__Extract provided__
☆ ☆ ☆ ☆ ☆ ☆ ☆
Sen. Robert B. Presley (D-Riverside) is thoughtful, persuasive and effective in any field that he chooses. He meets every standard that we can think of for governmental conduct. He does not let party lines interfere with the pursuit of goals that he considers crucial, as in his bills during this session that made it possible for Southern California to gain ground against smog.

Sen. John Seymour (R-Anaheim) lobbies without letup against the roller-derby mentality in Sacramento, working issues on a bipartisan basis, focusing on solving problems rather than on how the solutions will look to Democrats or Republicans. His interests range from freeways to Medi-Cal reforms, and he has made his ideas work in both.

Sen. Marian Bergeson (R-Newport Beach) has been in the state Senate for only four years, but in that time she has made a difference in laws involving schools, Medi-Cal for poor women and children, and control of growth. She is an outstanding public official, and is getting better.
☆ ☆ ☆ ☆ ☆ ☆ ☆
__Data segment__

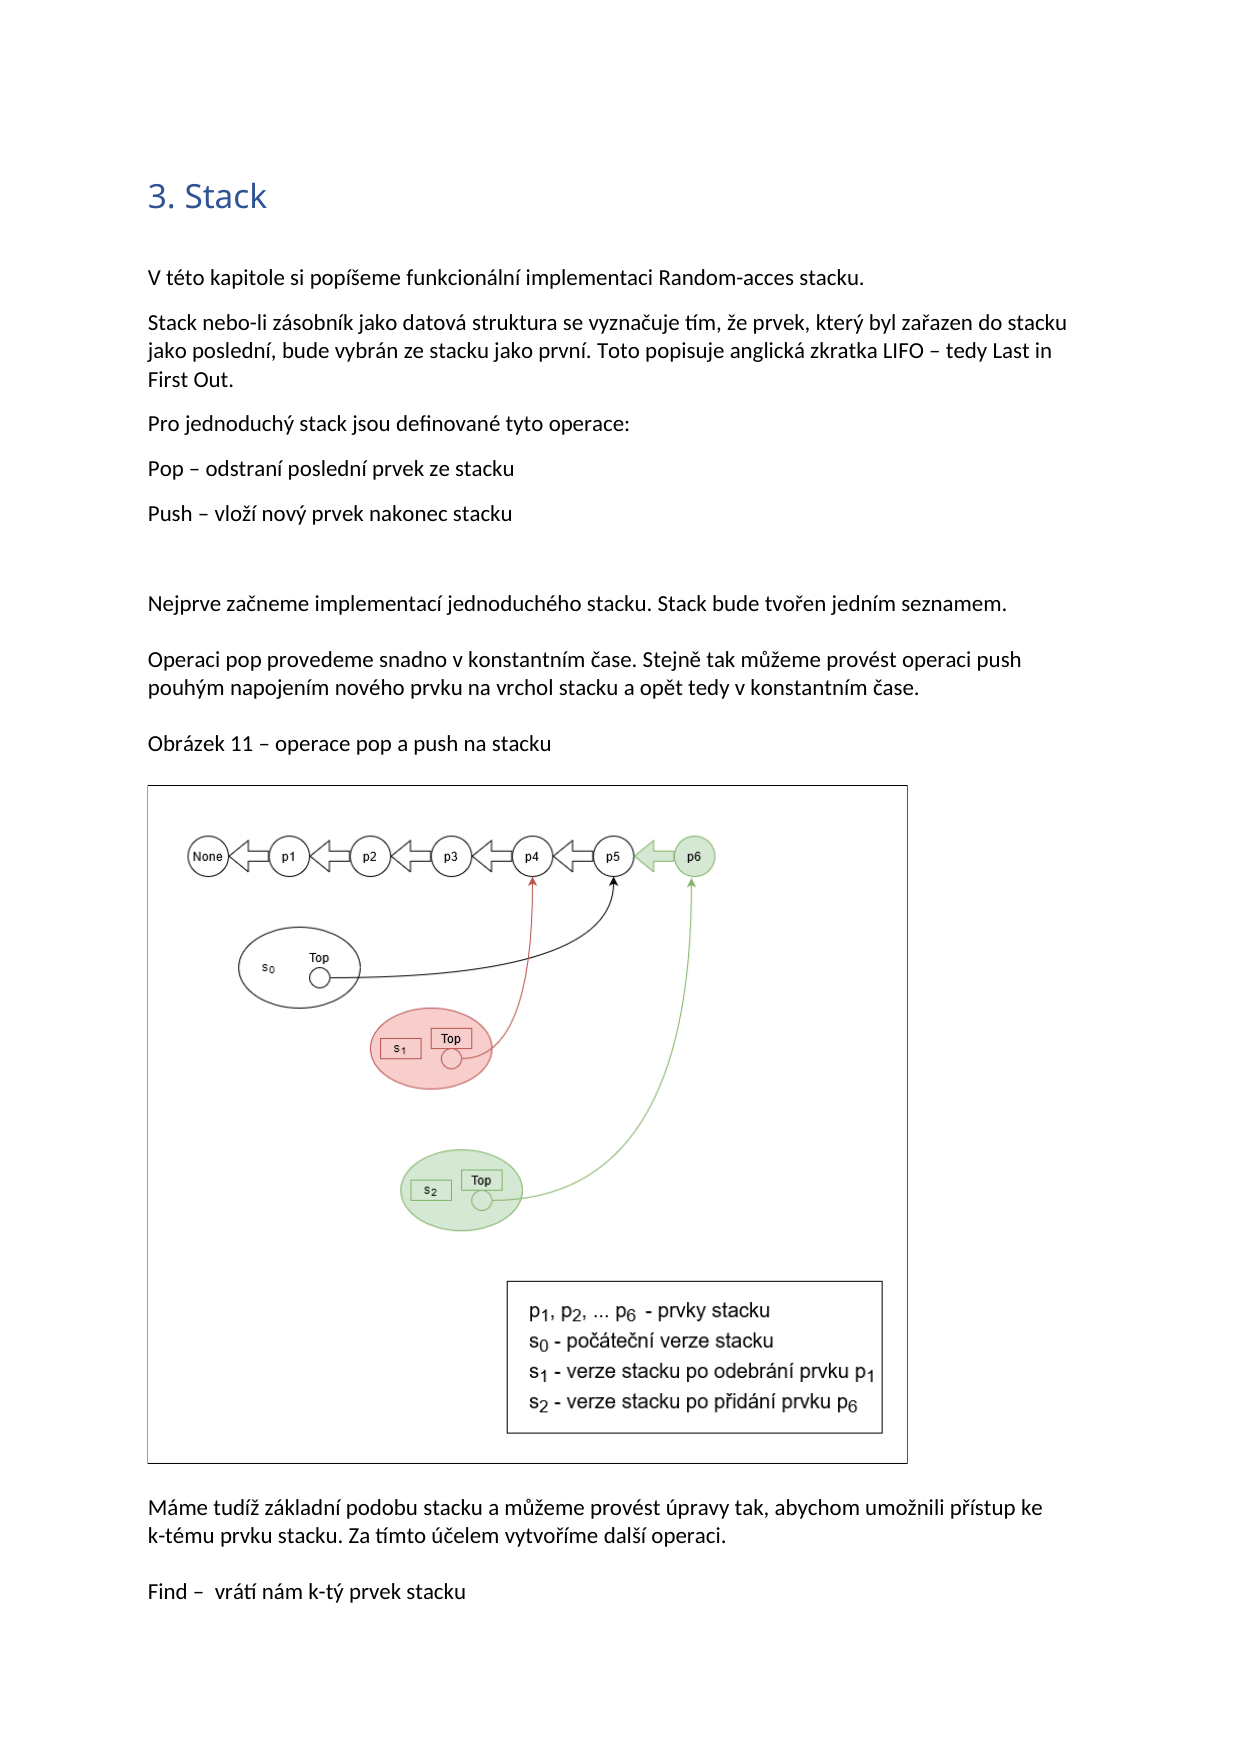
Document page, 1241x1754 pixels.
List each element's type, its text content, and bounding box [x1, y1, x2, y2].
☆ ☆ ☆ ☆ ☆ ☆ ☆
__Requirements__
Write the next part of the passage that evaluates California state senators, starting right after its final sentence.

__Result__
The dedication of these three exceptions to the rule of mediocrity to broad public goals contrasts sharply with the singular interest of their colleagues in occupational longevity, and provides a model that all supplicants for elected office should be required to follow.

Since so few have seen fit to do that, The Times in this election year recommends only that voters search for candidates who they expect can in time match the standards that Presley, Seymour and Bergeson have set for public service. California is running out of the years, and perhaps months and hours, in which it can survive as a pleasant and civil society in which to work and live if it accepts less than the best.